- [YOUR OBJECTIVE]: Give again exactly the lines that stretch from the one with "(517, 365) none" to the end of the data below, including both of those lines and nothing else.
:::
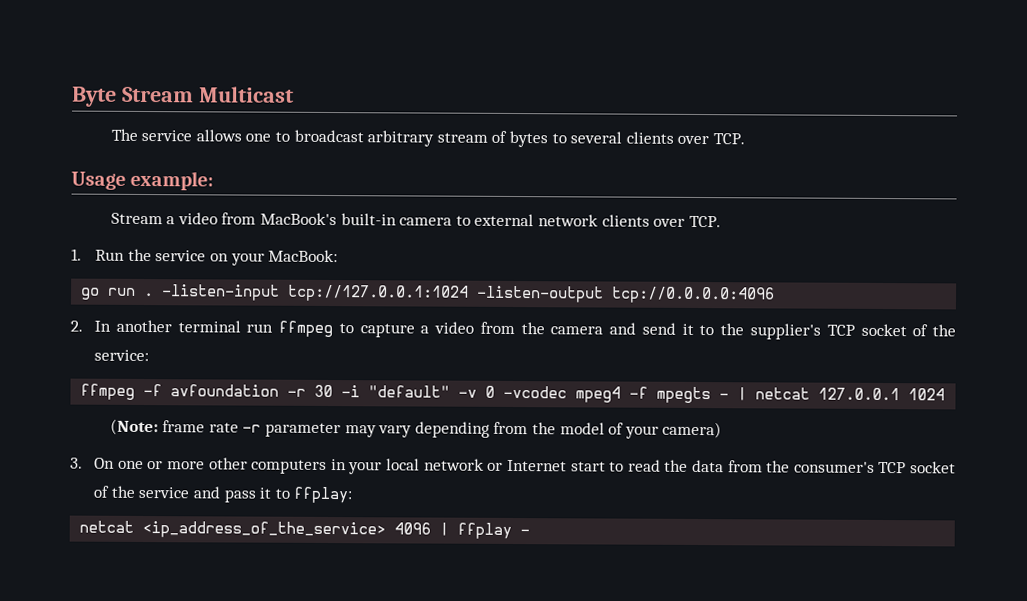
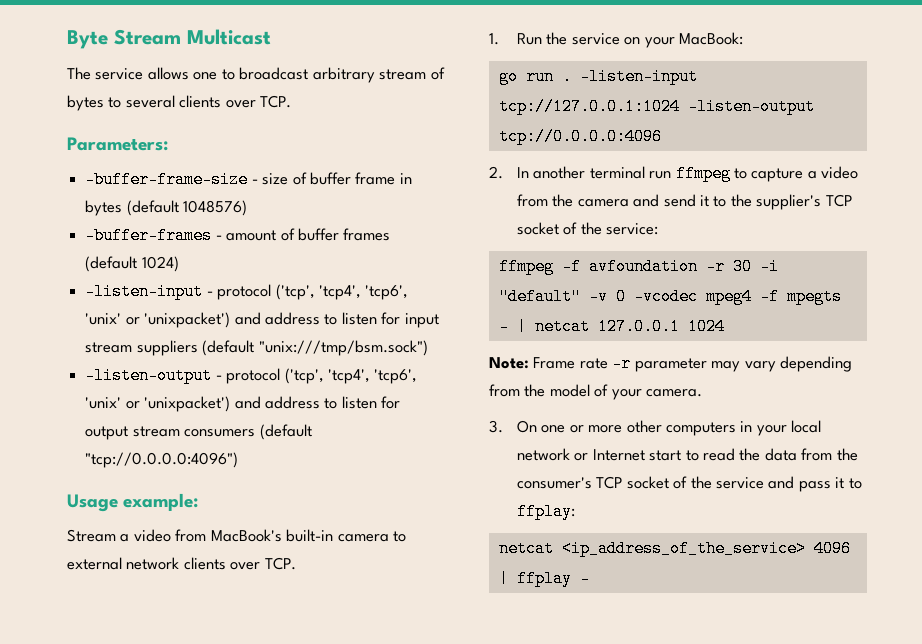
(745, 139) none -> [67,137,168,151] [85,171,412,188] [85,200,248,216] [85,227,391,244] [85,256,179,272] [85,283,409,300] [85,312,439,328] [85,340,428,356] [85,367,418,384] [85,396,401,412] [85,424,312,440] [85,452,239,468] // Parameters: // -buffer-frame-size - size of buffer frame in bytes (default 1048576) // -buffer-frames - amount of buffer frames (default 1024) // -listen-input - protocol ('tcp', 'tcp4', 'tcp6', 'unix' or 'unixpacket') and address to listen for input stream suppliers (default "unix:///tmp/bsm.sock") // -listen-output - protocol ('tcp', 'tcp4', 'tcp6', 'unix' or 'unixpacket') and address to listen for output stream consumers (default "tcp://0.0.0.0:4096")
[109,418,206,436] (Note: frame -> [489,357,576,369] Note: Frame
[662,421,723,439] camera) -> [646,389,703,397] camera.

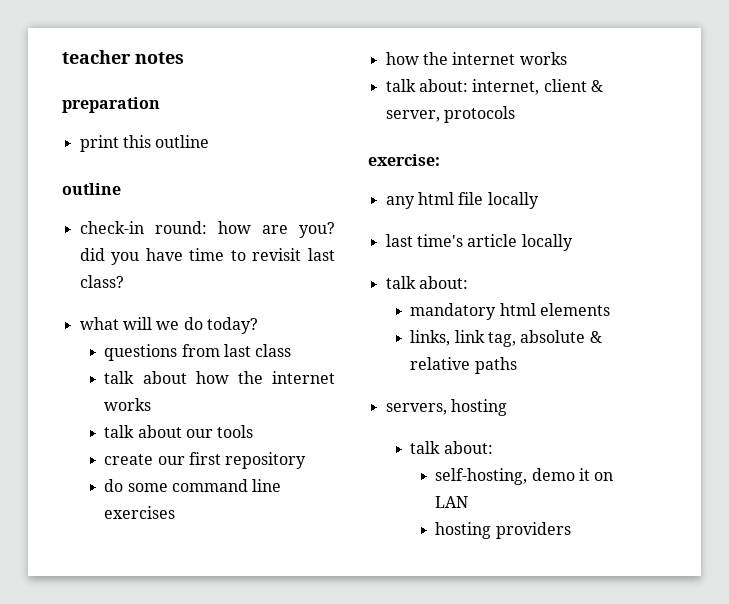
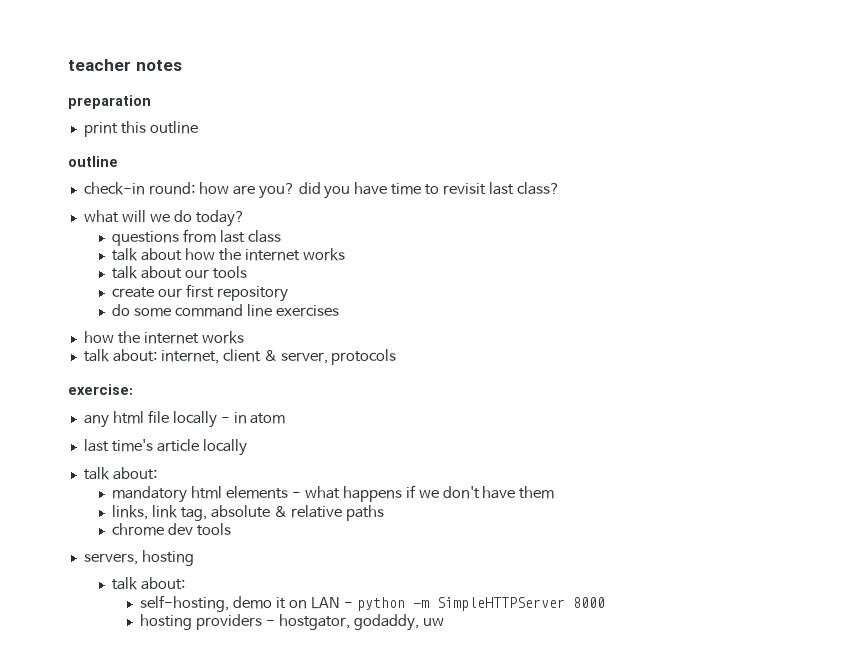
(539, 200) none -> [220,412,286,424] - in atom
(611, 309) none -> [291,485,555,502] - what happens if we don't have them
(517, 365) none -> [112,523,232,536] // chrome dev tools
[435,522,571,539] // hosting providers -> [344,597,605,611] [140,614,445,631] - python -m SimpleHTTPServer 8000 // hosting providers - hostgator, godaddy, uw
:::
- [EXERCISE OUTPUT]:
(517, 365) none -> [112,523,232,536] // chrome dev tools
[435,522,571,539] // hosting providers -> [344,597,605,611] [140,614,445,631] - python -m SimpleHTTPServer 8000 // hosting providers - hostgator, godaddy, uw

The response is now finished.